Ничего подобного Влас прежде не видывал. Он подошел поближе, с вниманием изучая последствия «неандертальского» взлома, трогал петли, сломавшиеся, ровно соломины, смотрел на вывернутые сувальды. И недоверчиво переводил взгляд на чудо инженерной мысли – веревку и палку, сотворившие все это.
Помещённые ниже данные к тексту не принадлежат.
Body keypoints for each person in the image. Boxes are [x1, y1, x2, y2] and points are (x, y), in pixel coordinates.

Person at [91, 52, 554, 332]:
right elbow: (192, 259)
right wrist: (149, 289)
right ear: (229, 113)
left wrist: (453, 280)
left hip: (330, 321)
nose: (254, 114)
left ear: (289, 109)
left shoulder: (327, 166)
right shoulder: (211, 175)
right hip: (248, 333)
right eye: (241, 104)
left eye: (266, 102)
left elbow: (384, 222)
– Пора бы и грабежом заняться, – напомнил ему Исаев. Влас спохватился, залез внутрь, пошуровал там. В сейфе находилось еще одно отделение, тайное, но с таким простецким замком, который он вскрывал еще в третьем классе. Внутри обнаружились нужные украшения, точь-в-точь, как в рассказе Мусаева. Золотой перстень с рубиновым камнем, огранкой типа «принцесса» – квадрат с плоской вершиной и еще сорока восьмью гранями.
Копейкин в лице переменился. Он был дальтоником, зеленый и красный цвета не различал, видя их исключительно оттенками серого, зато хорошо видел синий. Вот только здесь его не имелось. А ведь однажды он так попадался, перепутав дешевое колье и дорогое, а потому взволнованно вынырнул из недр железного хранилища и сдавленно произнес:
– Тут их три, какой ваш?
Внезапно, внизу завыла сирена, видимо, охранники очнулись от забытья и спешили поделиться с миром своим позором. Копейкин дернулся, едва не врезавшись в подскочившего Мусаева. Тот тоже вздрогнул, кивнул сотоварищу, чтоб подошел, разобраться.
– Все, как на подбор, – произнес аксакал. – Какой настоящий, глянь.